##### DATA SECTION #####

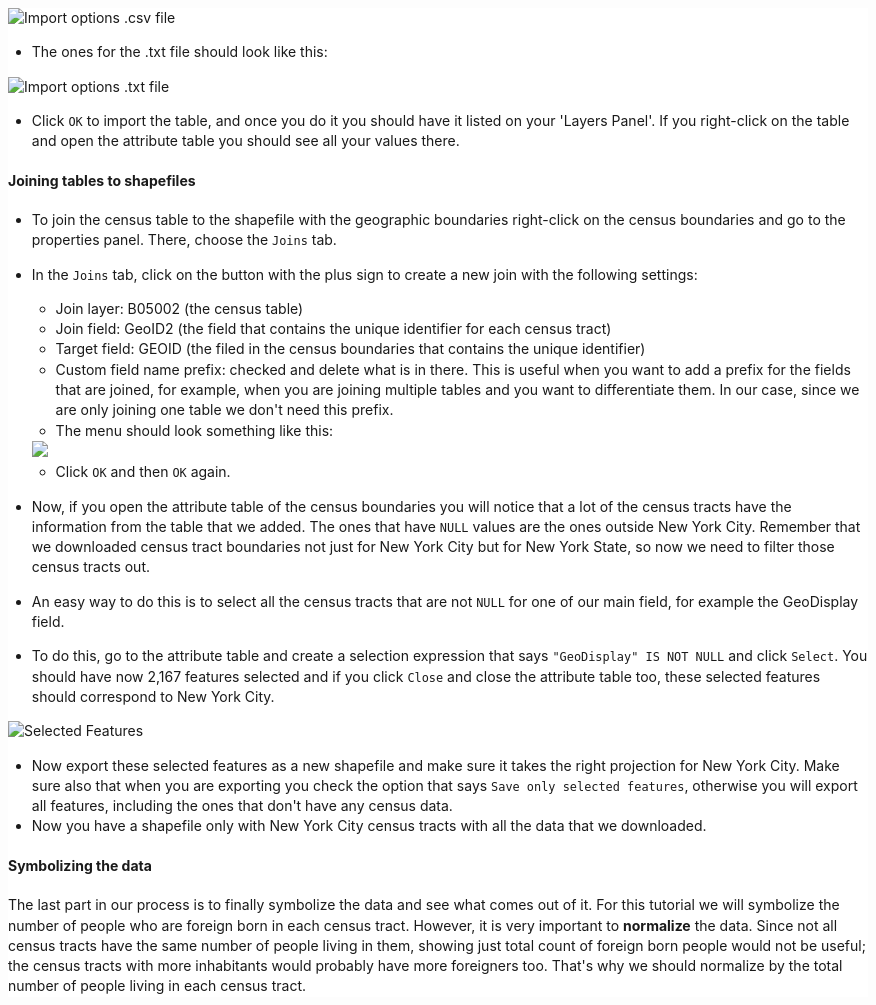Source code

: ![Import options .csv file](https://github.com/brianhouse/mapping-architecture-urbanism-humanities/blob/master/Images/03_Joining_Tables_and_Census_Data/12_Import_Options.png)

* The ones for the .txt file should look like this:

![Import options .txt file](https://github.com/brianhouse/mapping-architecture-urbanism-humanities/blob/master/Images/03_Joining_Tables_and_Census_Data/13_Import_Options_Txt.png)

* Click `OK` to import the table, and once you do it you should have it listed on your 'Layers Panel'. If you right-click on the table and open the attribute table you should see all your values there.

#### Joining tables to shapefiles
* To join the census table to the shapefile with the geographic boundaries right-click on the census boundaries and go to the properties panel. There, choose the `Joins` tab.
* In the `Joins` tab, click on the button with the plus sign to create a new join with the following settings:
  * Join layer: B05002 (the census table)
  * Join field: GeoID2 (the field that contains the unique identifier for each census tract)
  * Target field: GEOID (the filed in the census boundaries that contains the unique identifier)
  * Custom field name prefix: checked and delete what is in there. This is useful when you want to add a prefix for the fields that are joined, for example, when you are joining multiple tables and you want to differentiate them. In our case, since we are only joining one table we don't need this prefix.
  * The menu should look something like this:

  <img src="https://github.com/brianhouse/mapping-architecture-urbanism-humanities/blob/master/Images/03_Joining_Tables_and_Census_Data/14_Join_Menu.png" width=400/>

  * Click `OK` and then `OK` again.

* Now, if you open the attribute table of the census boundaries you will notice that a lot of the census tracts have the information from the table that we added. The ones that have `NULL` values are the ones outside New York City. Remember that we downloaded census tract boundaries not just for New York City but for New York State, so now we need to filter those census tracts out.
* An easy way to do this is to select all the census tracts that are not `NULL` for one of our main field, for example the GeoDisplay field.
* To do this, go to the attribute table and create a selection expression that says `"GeoDisplay" IS NOT NULL` and click `Select`. You should have now 2,167 features selected and if you click `Close` and close the attribute table too, these selected features should correspond to New York City.

![Selected Features](https://github.com/brianhouse/mapping-architecture-urbanism-humanities/blob/master/Images/03_Joining_Tables_and_Census_Data/15_Selected_Features.png)

* Now export these selected features as a new shapefile and make sure it takes the right projection for New York City. Make sure also that when you are exporting you check the option that says `Save only selected features`, otherwise you will export all features, including the ones that don't have any census data.
* Now you have a shapefile only with New York City census tracts with all the data that we downloaded.

#### Symbolizing the data
The last part in our process is to finally symbolize the data and see what comes out of it. For this tutorial we will symbolize the number of people who are foreign born in each census tract. However, it is very important to **normalize** the data. Since not all census tracts have the same number of people living in them, showing just total count of foreign born people would not be useful; the census tracts with more inhabitants would probably have more foreigners too. That's why we should normalize by the total number of people living in each census tract.

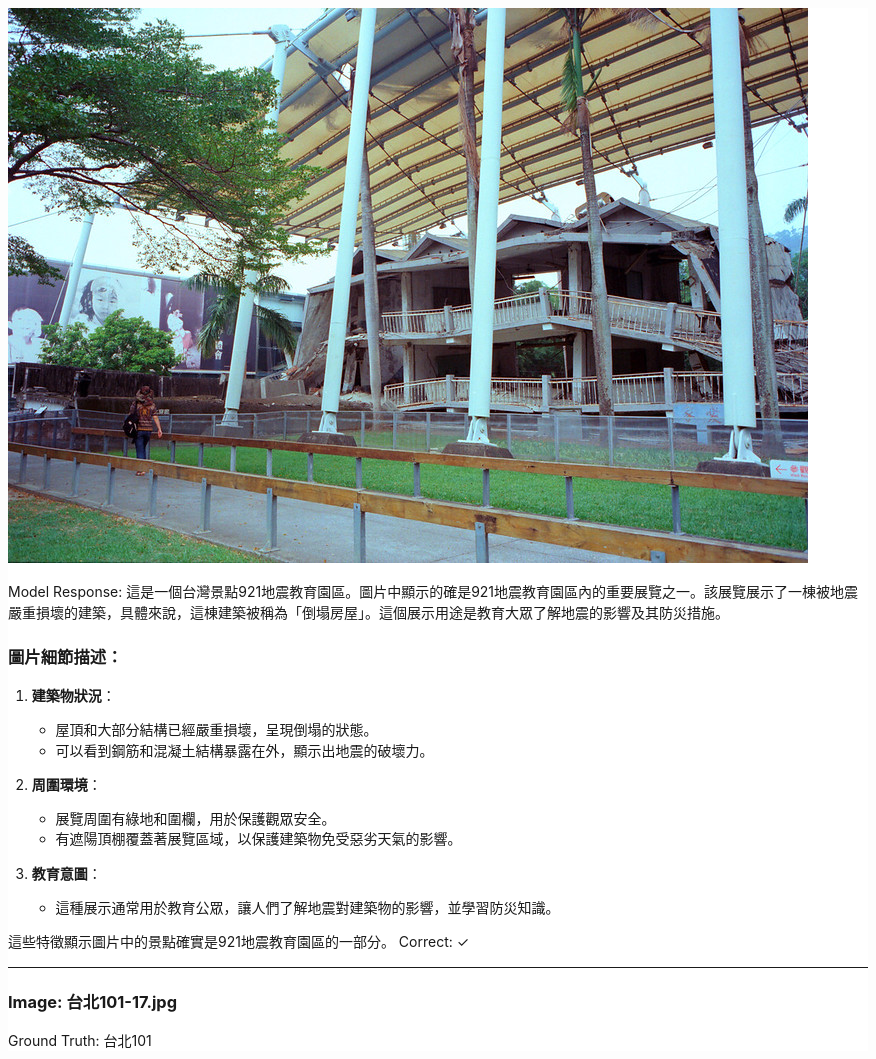 ![921地震教育園區-19.jpg](../images/921地震教育園區-19.jpg)

Model Response: 這是一個台灣景點921地震教育園區。圖片中顯示的確是921地震教育園區內的重要展覽之一。該展覽展示了一棟被地震嚴重損壞的建築，具體來說，這棟建築被稱為「倒塌房屋」。這個展示用途是教育大眾了解地震的影響及其防災措施。

### 圖片細節描述：

1. **建築物狀況**：
   - 屋頂和大部分結構已經嚴重損壞，呈現倒塌的狀態。
   - 可以看到鋼筋和混凝土結構暴露在外，顯示出地震的破壞力。

2. **周圍環境**：
   - 展覽周圍有綠地和圍欄，用於保護觀眾安全。
   - 有遮陽頂棚覆蓋著展覽區域，以保護建築物免受惡劣天氣的影響。

3. **教育意圖**：
   - 這種展示通常用於教育公眾，讓人們了解地震對建築物的影響，並學習防災知識。

這些特徵顯示圖片中的景點確實是921地震教育園區的一部分。
Correct: ✓

---

### Image: 台北101-17.jpg
Ground Truth: 台北101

#####

**WHAT THE TASK ASKS**
Give every record again without changing a word. Exclude the pictures.

**ANSWER TO THE PROBLEM**
Source code

: ![Import options .csv file](https://github.com/brianhouse/mapping-architecture-urbanism-humanities/blob/master/Images/03_Joining_Tables_and_Census_Data/12_Import_Options.png)

* The ones for the .txt file should look like this:

![Import options .txt file](https://github.com/brianhouse/mapping-architecture-urbanism-humanities/blob/master/Images/03_Joining_Tables_and_Census_Data/13_Import_Options_Txt.png)

* Click `OK` to import the table, and once you do it you should have it listed on your 'Layers Panel'. If you right-click on the table and open the attribute table you should see all your values there.

#### Joining tables to shapefiles
* To join the census table to the shapefile with the geographic boundaries right-click on the census boundaries and go to the properties panel. There, choose the `Joins` tab.
* In the `Joins` tab, click on the button with the plus sign to create a new join with the following settings:
  * Join layer: B05002 (the census table)
  * Join field: GeoID2 (the field that contains the unique identifier for each census tract)
  * Target field: GEOID (the filed in the census boundaries that contains the unique identifier)
  * Custom field name prefix: checked and delete what is in there. This is useful when you want to add a prefix for the fields that are joined, for example, when you are joining multiple tables and you want to differentiate them. In our case, since we are only joining one table we don't need this prefix.
  * The menu should look something like this:

  <img src="https://github.com/brianhouse/mapping-architecture-urbanism-humanities/blob/master/Images/03_Joining_Tables_and_Census_Data/14_Join_Menu.png" width=400/>

  * Click `OK` and then `OK` again.

* Now, if you open the attribute table of the census boundaries you will notice that a lot of the census tracts have the information from the table that we added. The ones that have `NULL` values are the ones outside New York City. Remember that we downloaded census tract boundaries not just for New York City but for New York State, so now we need to filter those census tracts out.
* An easy way to do this is to select all the census tracts that are not `NULL` for one of our main field, for example the GeoDisplay field.
* To do this, go to the attribute table and create a selection expression that says `"GeoDisplay" IS NOT NULL` and click `Select`. You should have now 2,167 features selected and if you click `Close` and close the attribute table too, these selected features should correspond to New York City.

![Selected Features](https://github.com/brianhouse/mapping-architecture-urbanism-humanities/blob/master/Images/03_Joining_Tables_and_Census_Data/15_Selected_Features.png)

* Now export these selected features as a new shapefile and make sure it takes the right projection for New York City. Make sure also that when you are exporting you check the option that says `Save only selected features`, otherwise you will export all features, including the ones that don't have any census data.
* Now you have a shapefile only with New York City census tracts with all the data that we downloaded.

#### Symbolizing the data
The last part in our process is to finally symbolize the data and see what comes out of it. For this tutorial we will symbolize the number of people who are foreign born in each census tract. However, it is very important to **normalize** the data. Since not all census tracts have the same number of people living in them, showing just total count of foreign born people would not be useful; the census tracts with more inhabitants would probably have more foreigners too. That's why we should normalize by the total number of people living in each census tract.

 ![921地震教育園區-19.jpg](../images/921地震教育園區-19.jpg)

Model Response: 這是一個台灣景點921地震教育園區。圖片中顯示的確是921地震教育園區內的重要展覽之一。該展覽展示了一棟被地震嚴重損壞的建築，具體來說，這棟建築被稱為「倒塌房屋」。這個展示用途是教育大眾了解地震的影響及其防災措施。

### 圖片細節描述：

1. **建築物狀況**：
   - 屋頂和大部分結構已經嚴重損壞，呈現倒塌的狀態。
   - 可以看到鋼筋和混凝土結構暴露在外，顯示出地震的破壞力。

2. **周圍環境**：
   - 展覽周圍有綠地和圍欄，用於保護觀眾安全。
   - 有遮陽頂棚覆蓋著展覽區域，以保護建築物免受惡劣天氣的影響。

3. **教育意圖**：
   - 這種展示通常用於教育公眾，讓人們了解地震對建築物的影響，並學習防災知識。

這些特徵顯示圖片中的景點確實是921地震教育園區的一部分。
Correct: ✓

---

### Image: 台北101-17.jpg
Ground Truth: 台北101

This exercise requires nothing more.